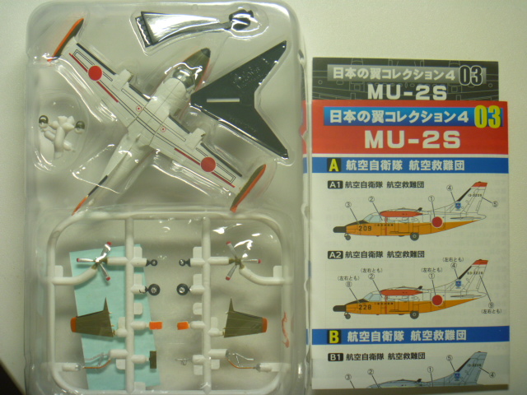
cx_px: 264
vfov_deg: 27.0
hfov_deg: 35.5
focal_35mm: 54
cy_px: 198
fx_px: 822
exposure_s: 1/40
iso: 125
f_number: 3.8
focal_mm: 9.6
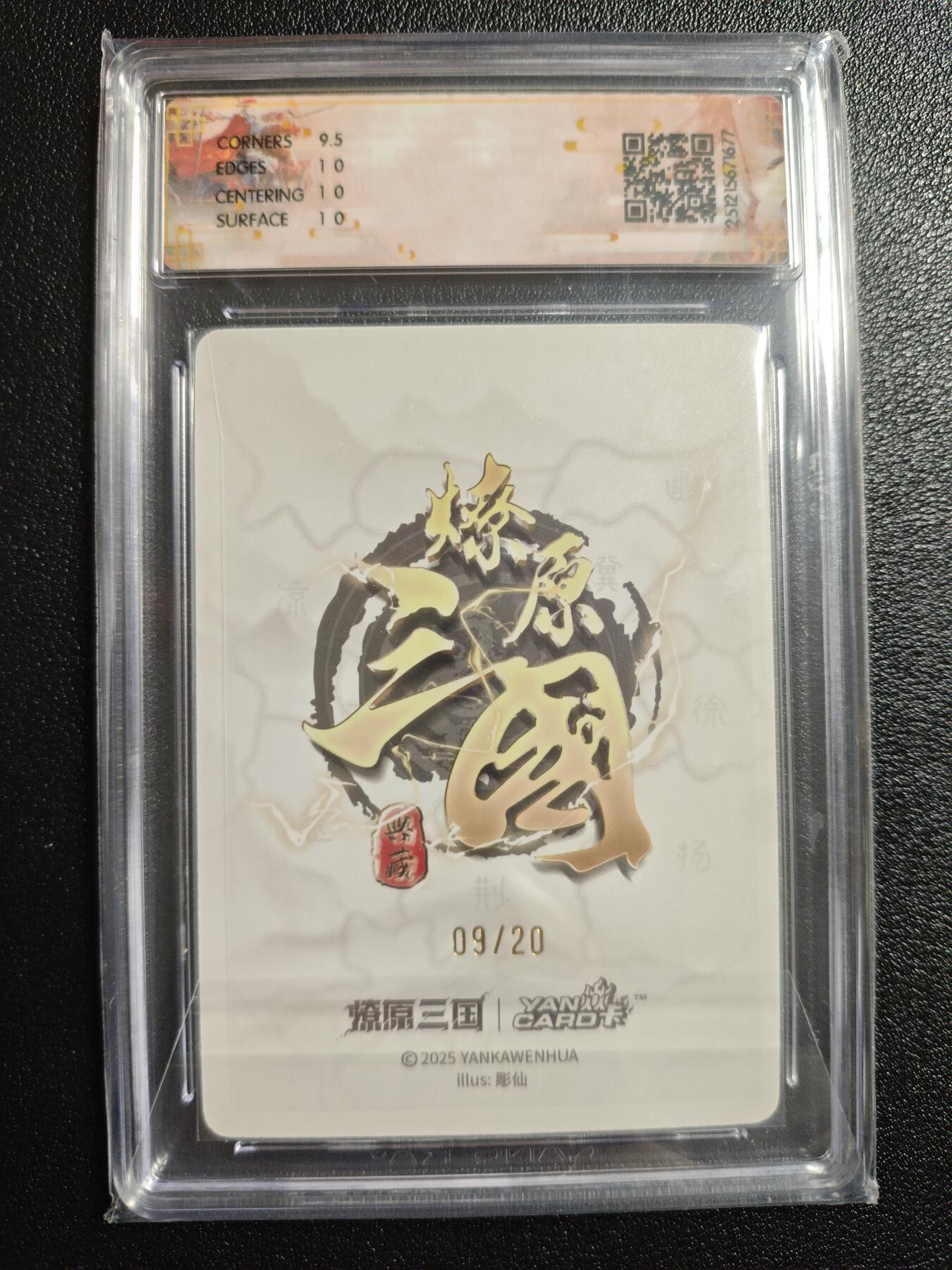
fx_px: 953
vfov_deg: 67.3
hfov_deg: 53.1
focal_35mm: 26
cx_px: 476
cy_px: 635
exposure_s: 1/100
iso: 400
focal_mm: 4.94
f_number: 1.5
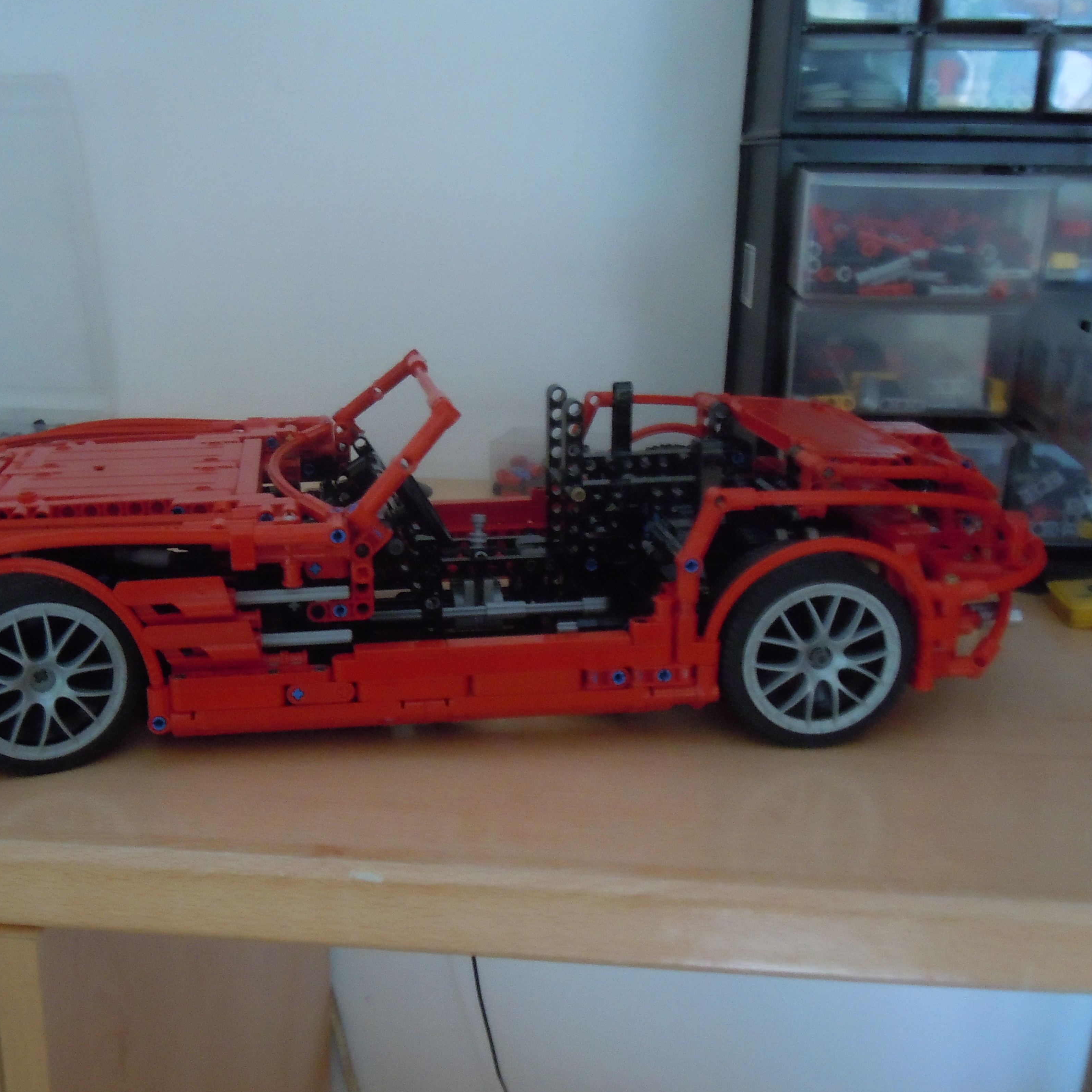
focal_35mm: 36
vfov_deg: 46.0
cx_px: 387
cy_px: 554
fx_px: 1285
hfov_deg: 45.5
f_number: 3.5
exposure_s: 1
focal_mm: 5.4
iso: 800
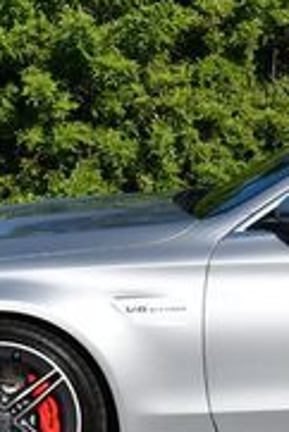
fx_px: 2632
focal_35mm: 219
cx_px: 473
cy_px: 141
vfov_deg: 9.4
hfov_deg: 6.2
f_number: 10
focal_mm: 31
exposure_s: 1/400
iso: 100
-=-=-
An exact copy of every entry above is required, without the pictures.

_Your response_
cx_px: 264
vfov_deg: 27.0
hfov_deg: 35.5
focal_35mm: 54
cy_px: 198
fx_px: 822
exposure_s: 1/40
iso: 125
f_number: 3.8
focal_mm: 9.6
fx_px: 953
vfov_deg: 67.3
hfov_deg: 53.1
focal_35mm: 26
cx_px: 476
cy_px: 635
exposure_s: 1/100
iso: 400
focal_mm: 4.94
f_number: 1.5
focal_35mm: 36
vfov_deg: 46.0
cx_px: 387
cy_px: 554
fx_px: 1285
hfov_deg: 45.5
f_number: 3.5
exposure_s: 1
focal_mm: 5.4
iso: 800
fx_px: 2632
focal_35mm: 219
cx_px: 473
cy_px: 141
vfov_deg: 9.4
hfov_deg: 6.2
f_number: 10
focal_mm: 31
exposure_s: 1/400
iso: 100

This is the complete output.